A surrogate for direct intracellular magnesium is the measurement of magnesium retention after acute magnesium loading. A magnesium deficiency is indicated if a patient has reduced excretion (< 80% over 24 h) of an infused magnesium load (2.4 mg/kg of lean body weight given over the initial 4 h). 

This method is useful only when the clinical suggestion of magnesium deficiency is strong (eg, the patient has unexplained cardiovascular or neuromuscular abnormalities) but serum magnesium levels are normal. It is not helpful in the setting of renal magnesium wasting (as seen with diuretics) or in the presence of renal dysfunction.

However, the utility of this test is uncertain. Patients with malnutrition, cirrhosis, diarrhea, or long-term diuretic use typically have a positive result, whether or not they have signs or symptoms referable to magnesium depletion. It seems prudent, therefore, to simply administer magnesium to these patients if they have unexplained hypocalcemia and/or hypokalemia.

Another caveat to estimating serum magnesium levels is that although only free magnesium is biologically active, most methods of assessing the serum content measure total magnesium concentration. Because 30% of magnesium is bound to albumin and is therefore inactive, hypoalbuminemic states may lead to spuriously low magnesium values.

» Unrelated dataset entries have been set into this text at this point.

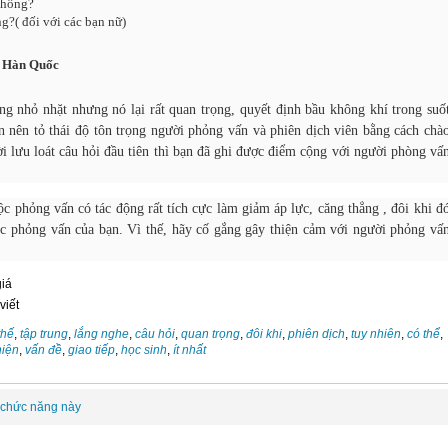
không?
?( đối với các bạn nữ)
c Hàn Quốc
g nhỏ nhặt nhưng nó lại rất quan trọng, quyết định bầu không khí trong suố
 nên tỏ thái độ tôn trọng người phỏng vấn và phiên dịch viên bằng cách chà
lời lưu loát câu hỏi đầu tiên thì bạn đã ghi được điểm cộng với người phòng vấ
ộc phỏng vấn có tác động rất tích cực làm giảm áp lực, căng thẳng , đôi khi đ
uộc phỏng vấn của bạn. Vì thế, hãy cố gắng gây thiện cảm với người phỏng vấ
giá
viết
thế
,
tập trung
,
lắng nghe
,
câu hỏi
,
quan trọng
,
đôi khi
,
phiên dịch
,
tuy nhiên
,
có thể
,
hiện
,
vấn đề
,
giao tiếp
,
học sinh
,
ít nhất
 chức năng này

The majority of patients with clinical manifestations of magnesium deficiency have hypomagnesemia. Magnesium assessment can also be made via the following, which are mostly limited to research purposes.

  • Red cell content
  • Mononuclear cell content
  • Skeletal muscle intracellular content
  • 24-hour urinary excretion
  • Fractional excretion (FE) of magnesium
  • Intracellular free magnesium ion concentration with fluorescent dye or nuclear magnetic resonance spectroscopy

Protein, potassium, phosphate, and calcium

Because extracellular magnesium is protein bound, the patient's protein status is an important consideration in interpreting magnesium levels.

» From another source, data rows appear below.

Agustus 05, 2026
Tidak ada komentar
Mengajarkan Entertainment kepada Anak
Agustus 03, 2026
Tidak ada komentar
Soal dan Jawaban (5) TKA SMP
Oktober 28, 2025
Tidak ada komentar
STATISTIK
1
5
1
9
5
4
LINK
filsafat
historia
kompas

Hypomagnesemia contributes to hypokalemia. This condition may be due to a hypomagnesemia-induced decline in adenosine triphosphate (ATP) and the subsequent removal of ATP inhibition of the renal outer medullary K (ROMK) channels responsible for secretion in the thick ascending limb of Henle and collecting duct. In addition, hypophosphatemia has been found in patients with hypomagnesemia.

Hypocalcemia is caused by magnesium depletion, but the reason is not known. Some studies link hypomagnesemia to decreased parathyroid hormone levels and end-organ resistance to parathyroid hormone. Alterations in vitamin D metabolism can contribute to hypocalcemia.


Electrocardiographic (ECG) findings in hypomagnesemia are nonspecific, and include the following:

  • ST segment depression
  • Tall, peaked T waves
  • Flat T waves or depression in the precordium
  • U waves
  • Loss of voltage
  • PR prolongation
  • Widened QRS complex

Excretion Analysis

If hypomagnesemia is confirmed, the diagnosis can usually be obtained from the history. If no cause is apparent, the distinction between gastrointestinal and renal losses can be made by measuring the 24-hour urinary magnesium excretion or the FE of magnesium on a random urine specimen. The latter can be calculated from the following formula:

FEMg = [(UMg x PCr) / (PMg x UCr x 0.7)] x 100

In the above equation, U and P refer to the urine and plasma concentrations of magnesium (Mg) and creatinine (Cr). The plasma magnesium concentration is multiplied by 0.7, since only about 70% of the circulating magnesium is free (not bound to albumin) and therefore capable of being filtered across the glomerulus. The normal renal response to magnesium depletion is to reduce magnesium excretion to very low levels. Thus, daily excretion of more than 2 mEq (1 mmol or 24 mg) or a calculated FE of magnesium above 3% in a subject with normal renal function indicates renal magnesium wasting.